DIRECTIONS FOR THIS TASK: Pick up the children's letters page about a pet turtle and whip-poor-wills below, and continue it after its last line.

I saw a letter from Indian River, so I thought I would write too. I have a little sister, five years old, who goes to a Kindergarten school. I have a little turtle, and I would like to know how to feed it. I am almost nine years old.


Turtles like a diet of flies, and small insects, and fruit. You will find directions for the care of different kinds of turtles in the Post-office Box of YOUNG PEOPLE No. 5 and No. 18. The "Letter from a Land Turtle," in YOUNG PEOPLE No. 27, will also give you information.

* * * * *

I thank Zenobia in regard to the whip-poor-wills, but she does not say when was the earliest she heard them this year. The first one I heard was on the morning of March 30, which is the earliest I ever heard one in this locality. Zenobia lives farther north than I do, and probably whip-poor-wills are not so early in her vicinity. I want to learn all I can of this mysterious bird, and would be thankful for any information concerning its habits. If Zenobia will send me her address, I would like to exchange pressed Missouri flowers for Illinois flowers with her. I have pressed flowers from California and Tennessee, and I have been studying botany this spring.

WROTON M. KENNY, Pineville P. O., McDonald County, Missouri.

DATA:
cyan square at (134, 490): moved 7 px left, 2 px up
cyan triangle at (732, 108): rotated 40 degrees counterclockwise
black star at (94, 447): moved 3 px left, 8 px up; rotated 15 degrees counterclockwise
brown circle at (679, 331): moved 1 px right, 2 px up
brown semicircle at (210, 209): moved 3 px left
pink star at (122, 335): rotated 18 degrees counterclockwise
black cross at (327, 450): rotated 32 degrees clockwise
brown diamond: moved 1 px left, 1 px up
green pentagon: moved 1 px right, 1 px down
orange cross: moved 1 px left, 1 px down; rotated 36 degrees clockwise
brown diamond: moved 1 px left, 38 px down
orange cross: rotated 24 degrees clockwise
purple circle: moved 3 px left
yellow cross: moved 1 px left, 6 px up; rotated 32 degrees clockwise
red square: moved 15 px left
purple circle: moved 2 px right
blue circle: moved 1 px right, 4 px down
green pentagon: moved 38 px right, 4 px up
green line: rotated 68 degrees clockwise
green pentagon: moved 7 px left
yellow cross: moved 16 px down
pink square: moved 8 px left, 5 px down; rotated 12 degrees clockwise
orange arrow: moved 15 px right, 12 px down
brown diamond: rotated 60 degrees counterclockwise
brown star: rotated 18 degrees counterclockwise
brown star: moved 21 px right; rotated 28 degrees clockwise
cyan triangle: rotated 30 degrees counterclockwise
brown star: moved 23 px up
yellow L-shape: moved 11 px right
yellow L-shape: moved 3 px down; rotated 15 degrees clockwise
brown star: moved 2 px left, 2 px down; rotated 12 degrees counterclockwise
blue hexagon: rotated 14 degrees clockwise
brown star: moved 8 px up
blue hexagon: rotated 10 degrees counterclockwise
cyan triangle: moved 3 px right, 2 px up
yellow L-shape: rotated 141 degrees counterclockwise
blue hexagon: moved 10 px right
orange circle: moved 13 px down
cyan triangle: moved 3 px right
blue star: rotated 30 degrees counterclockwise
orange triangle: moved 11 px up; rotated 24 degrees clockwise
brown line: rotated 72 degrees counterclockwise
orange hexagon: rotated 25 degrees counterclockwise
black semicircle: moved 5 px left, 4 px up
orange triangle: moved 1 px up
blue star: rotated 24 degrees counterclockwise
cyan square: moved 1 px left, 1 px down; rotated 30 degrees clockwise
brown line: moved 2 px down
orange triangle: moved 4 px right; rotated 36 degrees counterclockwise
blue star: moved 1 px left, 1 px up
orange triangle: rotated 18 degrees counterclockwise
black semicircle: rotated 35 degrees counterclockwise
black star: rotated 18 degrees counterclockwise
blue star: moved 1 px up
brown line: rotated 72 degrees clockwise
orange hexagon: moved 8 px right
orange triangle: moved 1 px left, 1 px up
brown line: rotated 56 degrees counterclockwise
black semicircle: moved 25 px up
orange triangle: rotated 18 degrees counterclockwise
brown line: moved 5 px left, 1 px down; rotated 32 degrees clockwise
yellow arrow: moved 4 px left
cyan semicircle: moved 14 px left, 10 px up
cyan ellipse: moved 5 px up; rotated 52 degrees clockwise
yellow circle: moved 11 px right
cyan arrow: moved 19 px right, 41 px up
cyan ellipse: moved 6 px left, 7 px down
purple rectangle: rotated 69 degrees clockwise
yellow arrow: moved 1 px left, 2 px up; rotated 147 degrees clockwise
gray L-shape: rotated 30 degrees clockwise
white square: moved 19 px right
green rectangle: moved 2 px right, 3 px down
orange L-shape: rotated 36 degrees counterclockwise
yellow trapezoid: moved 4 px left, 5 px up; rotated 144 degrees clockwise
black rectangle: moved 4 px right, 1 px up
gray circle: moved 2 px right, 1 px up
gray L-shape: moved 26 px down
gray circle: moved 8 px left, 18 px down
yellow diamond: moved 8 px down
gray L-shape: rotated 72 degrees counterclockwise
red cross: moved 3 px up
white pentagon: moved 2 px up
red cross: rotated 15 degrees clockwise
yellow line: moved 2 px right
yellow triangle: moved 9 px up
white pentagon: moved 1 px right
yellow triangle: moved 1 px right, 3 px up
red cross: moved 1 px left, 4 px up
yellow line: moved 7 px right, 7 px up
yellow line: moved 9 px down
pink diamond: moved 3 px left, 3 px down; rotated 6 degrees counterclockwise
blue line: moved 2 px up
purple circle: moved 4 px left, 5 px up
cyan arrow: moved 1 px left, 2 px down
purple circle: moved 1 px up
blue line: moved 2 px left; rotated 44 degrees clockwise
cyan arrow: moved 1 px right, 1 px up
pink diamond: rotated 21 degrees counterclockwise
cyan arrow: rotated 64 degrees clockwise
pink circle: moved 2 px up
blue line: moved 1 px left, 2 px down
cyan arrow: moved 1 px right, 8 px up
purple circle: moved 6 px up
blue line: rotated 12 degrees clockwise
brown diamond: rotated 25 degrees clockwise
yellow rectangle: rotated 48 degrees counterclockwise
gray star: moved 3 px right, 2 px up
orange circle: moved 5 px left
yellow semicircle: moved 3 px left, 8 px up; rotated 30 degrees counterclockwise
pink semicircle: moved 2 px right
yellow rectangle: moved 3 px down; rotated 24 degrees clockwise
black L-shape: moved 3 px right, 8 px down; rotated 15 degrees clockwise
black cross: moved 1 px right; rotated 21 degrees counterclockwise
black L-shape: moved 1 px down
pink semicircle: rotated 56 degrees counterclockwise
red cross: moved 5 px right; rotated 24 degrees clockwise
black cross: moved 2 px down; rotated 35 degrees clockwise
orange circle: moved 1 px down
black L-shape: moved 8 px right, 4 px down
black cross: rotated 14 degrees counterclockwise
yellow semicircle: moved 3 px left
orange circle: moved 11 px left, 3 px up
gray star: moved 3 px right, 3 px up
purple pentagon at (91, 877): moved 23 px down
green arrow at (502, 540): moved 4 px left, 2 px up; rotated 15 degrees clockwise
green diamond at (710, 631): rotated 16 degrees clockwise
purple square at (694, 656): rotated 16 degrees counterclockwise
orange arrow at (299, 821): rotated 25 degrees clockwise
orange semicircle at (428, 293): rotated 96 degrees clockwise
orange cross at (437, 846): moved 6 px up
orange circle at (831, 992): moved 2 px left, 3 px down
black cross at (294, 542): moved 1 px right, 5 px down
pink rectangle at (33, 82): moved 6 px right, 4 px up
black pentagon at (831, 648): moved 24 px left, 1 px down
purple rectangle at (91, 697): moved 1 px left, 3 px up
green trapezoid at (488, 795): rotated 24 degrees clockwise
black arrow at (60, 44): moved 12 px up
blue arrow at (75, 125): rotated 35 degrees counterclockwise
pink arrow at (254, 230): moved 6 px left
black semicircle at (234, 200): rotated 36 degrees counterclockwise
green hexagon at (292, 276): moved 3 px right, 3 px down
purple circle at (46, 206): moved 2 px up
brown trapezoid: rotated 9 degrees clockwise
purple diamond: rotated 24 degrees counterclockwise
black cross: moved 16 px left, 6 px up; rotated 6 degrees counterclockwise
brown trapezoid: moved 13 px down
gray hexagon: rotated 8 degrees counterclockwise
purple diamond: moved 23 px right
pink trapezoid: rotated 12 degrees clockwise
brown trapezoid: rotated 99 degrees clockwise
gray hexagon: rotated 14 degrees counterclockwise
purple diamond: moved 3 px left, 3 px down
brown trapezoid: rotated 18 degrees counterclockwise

IN RESPONSE:
The whip-poor-will is a native of North America, and is found from the Pacific to the Atlantic. In winter it travels southward, and spends the cold season in the forests of Central America. It is a brownish-gray bird, and has a large mouth, armed with bristles at the base of the bill, with which it retains the moths and other soft-bodied insects upon which it feeds. It is a very shy bird, and hides itself all day, coming out at evening and early morning to skim along with noiseless flight near the ground, seeking its food. It is sometimes called the night-swallow. It makes no nest, but deposits two greenish eggs, spotted with blue and brown, in some snug corner, among fallen leaves, on the ground.

* * * * *


My paper comes on Saturday, and I read all the letters in the Post-office Box first. I have a pet. It is a very funny one. It is a horny toad. I found it near Pocket Creek. I would like to know what to feed it with. Papa found a little bug this morning on the sweet-potato vines. It changes its color very often. Sometimes it is gold, sometimes green, sometimes red. Can any one tell me the name of it?

MARY W. (11 years old).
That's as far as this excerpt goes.